Especially now with all this virtual technology, authors are more and more able to join individual book groups (check their web sites), or you can have a local author join to help begin their career. The group Book the Writer creates pop-up book clubs with authors. Malaprop’s, like many independent bookstores, will help interested readers put together a book club and supports freestanding book groups by sharing their meetings on its calendars and offering members a discount and making book club suggestions. BookBar bookstore in Denver just announced a newly revamped web site, Read Club Hub, managed by Josh Kaplan (from the clan of bookselling legend Mitch Kaplan, founder of Miami’s Books & Books) to connect readers with book clubs suited to their interests. Book-club shopping might become more a thing if many clubs retain a virtual component.

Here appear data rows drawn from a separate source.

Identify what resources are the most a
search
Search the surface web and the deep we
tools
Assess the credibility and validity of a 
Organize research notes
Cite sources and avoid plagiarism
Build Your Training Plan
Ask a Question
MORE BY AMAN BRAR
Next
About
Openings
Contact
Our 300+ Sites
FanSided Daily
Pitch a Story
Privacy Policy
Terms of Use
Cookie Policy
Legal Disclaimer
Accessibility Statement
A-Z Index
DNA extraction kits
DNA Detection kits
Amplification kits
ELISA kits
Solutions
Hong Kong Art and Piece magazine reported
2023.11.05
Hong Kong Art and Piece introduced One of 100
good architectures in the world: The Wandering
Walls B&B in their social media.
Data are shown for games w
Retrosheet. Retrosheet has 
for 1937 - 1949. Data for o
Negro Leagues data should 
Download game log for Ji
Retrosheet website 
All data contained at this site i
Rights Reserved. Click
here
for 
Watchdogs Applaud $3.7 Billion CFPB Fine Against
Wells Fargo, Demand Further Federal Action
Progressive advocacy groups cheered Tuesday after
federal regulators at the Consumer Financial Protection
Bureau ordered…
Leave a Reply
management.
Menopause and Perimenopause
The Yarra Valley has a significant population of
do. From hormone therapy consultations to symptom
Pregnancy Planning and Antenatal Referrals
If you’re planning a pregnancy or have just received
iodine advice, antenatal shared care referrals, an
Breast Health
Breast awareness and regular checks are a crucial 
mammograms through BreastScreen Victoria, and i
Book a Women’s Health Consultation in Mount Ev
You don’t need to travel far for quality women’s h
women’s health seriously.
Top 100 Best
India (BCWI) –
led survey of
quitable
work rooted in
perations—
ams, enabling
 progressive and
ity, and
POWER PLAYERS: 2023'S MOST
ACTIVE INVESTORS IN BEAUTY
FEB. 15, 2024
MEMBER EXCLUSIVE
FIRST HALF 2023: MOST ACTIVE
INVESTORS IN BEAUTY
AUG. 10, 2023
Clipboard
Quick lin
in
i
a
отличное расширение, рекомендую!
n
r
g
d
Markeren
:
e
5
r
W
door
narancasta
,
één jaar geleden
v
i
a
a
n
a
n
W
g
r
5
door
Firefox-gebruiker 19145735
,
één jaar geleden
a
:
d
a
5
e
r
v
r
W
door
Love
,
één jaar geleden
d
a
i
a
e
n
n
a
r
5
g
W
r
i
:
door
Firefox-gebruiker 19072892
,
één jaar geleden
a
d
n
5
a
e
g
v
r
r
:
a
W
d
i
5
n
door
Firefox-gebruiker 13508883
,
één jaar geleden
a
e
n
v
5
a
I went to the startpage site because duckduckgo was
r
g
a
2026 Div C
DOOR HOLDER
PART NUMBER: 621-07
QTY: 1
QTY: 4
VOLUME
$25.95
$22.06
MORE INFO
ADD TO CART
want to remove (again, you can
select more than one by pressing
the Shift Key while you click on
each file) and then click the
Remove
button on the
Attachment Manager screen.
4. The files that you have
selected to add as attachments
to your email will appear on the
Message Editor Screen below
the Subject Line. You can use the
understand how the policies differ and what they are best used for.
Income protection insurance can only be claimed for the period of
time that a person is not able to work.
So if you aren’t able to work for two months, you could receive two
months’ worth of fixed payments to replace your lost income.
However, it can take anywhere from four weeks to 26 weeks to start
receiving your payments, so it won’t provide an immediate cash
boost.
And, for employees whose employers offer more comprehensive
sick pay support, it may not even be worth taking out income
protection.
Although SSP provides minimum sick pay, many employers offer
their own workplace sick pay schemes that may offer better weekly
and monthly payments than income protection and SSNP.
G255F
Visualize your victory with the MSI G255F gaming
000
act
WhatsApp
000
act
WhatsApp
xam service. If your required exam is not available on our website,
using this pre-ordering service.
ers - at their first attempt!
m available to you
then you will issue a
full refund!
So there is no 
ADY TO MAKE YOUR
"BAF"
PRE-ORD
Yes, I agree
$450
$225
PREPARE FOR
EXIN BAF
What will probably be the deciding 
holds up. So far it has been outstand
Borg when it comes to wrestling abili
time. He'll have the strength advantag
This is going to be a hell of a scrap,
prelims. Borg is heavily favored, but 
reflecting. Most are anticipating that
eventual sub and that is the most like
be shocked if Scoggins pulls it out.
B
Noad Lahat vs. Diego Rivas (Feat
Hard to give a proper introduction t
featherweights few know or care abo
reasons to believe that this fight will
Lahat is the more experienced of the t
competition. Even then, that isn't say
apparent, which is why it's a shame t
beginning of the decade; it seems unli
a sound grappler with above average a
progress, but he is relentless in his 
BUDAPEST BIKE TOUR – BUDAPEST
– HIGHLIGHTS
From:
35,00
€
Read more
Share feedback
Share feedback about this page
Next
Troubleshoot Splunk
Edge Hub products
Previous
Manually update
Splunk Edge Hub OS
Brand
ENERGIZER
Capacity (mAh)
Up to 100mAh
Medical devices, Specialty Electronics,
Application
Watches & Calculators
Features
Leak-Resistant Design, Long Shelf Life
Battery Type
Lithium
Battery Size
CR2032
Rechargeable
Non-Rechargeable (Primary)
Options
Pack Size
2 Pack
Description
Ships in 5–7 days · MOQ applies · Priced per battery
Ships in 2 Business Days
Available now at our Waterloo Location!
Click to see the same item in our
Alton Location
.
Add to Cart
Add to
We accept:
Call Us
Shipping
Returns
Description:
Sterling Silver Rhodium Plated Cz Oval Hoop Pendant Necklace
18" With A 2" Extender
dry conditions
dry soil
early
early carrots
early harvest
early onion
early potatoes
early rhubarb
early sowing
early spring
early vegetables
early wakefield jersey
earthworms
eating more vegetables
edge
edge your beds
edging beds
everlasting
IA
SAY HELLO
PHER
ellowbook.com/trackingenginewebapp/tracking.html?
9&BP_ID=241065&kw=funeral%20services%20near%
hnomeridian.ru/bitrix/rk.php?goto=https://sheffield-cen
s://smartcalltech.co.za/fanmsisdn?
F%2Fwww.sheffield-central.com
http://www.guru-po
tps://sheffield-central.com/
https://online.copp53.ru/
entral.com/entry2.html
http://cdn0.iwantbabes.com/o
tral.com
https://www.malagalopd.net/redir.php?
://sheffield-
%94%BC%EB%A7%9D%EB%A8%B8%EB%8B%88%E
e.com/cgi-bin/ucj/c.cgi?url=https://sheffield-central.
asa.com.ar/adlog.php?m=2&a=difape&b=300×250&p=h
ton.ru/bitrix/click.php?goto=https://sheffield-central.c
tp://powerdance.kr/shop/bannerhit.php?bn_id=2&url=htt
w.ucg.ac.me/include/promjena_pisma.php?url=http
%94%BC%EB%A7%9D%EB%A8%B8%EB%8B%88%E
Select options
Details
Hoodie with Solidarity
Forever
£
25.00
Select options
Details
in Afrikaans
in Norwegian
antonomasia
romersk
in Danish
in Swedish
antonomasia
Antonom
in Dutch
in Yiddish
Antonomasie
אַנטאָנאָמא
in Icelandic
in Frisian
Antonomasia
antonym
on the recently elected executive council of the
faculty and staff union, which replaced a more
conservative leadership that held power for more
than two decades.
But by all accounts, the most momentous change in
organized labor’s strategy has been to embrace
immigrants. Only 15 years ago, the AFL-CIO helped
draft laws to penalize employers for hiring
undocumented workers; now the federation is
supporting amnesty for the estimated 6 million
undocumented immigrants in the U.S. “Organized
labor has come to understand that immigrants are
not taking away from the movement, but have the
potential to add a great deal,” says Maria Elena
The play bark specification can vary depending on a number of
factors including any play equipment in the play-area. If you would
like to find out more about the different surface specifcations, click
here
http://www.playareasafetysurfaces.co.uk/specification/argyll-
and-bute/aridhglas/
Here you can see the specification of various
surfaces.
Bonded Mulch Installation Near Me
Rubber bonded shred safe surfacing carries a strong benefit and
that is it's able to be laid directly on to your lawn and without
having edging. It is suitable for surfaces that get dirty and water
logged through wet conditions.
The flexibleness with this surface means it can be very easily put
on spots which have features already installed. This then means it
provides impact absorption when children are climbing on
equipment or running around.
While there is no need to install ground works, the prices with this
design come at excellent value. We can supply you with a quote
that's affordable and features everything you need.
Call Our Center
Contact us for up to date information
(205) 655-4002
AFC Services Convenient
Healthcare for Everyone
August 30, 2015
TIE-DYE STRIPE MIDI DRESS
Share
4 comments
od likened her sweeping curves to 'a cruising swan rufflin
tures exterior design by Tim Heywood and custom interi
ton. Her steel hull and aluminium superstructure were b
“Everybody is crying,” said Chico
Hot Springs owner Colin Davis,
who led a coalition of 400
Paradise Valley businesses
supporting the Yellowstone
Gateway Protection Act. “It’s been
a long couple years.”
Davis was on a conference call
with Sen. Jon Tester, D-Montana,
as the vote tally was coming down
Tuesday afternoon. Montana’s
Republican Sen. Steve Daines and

Once a school gym teacher said to me that people don’t learn in school to do the kinds of sports that they will be doing for the rest of their lives. I sometimes feel that way about reading. We leave behind the way we read in school, but it did give us the first seeds of sharing in a conversation with others about ideas we are working through, or stretching ourselves by encountering new thoughts through others’ eyes. Perhaps it’s up to us to form ways to read for the rest of our lives, especially when we have to reinvent being together. If there are people you would like to come closer to, why not suggest you read a book.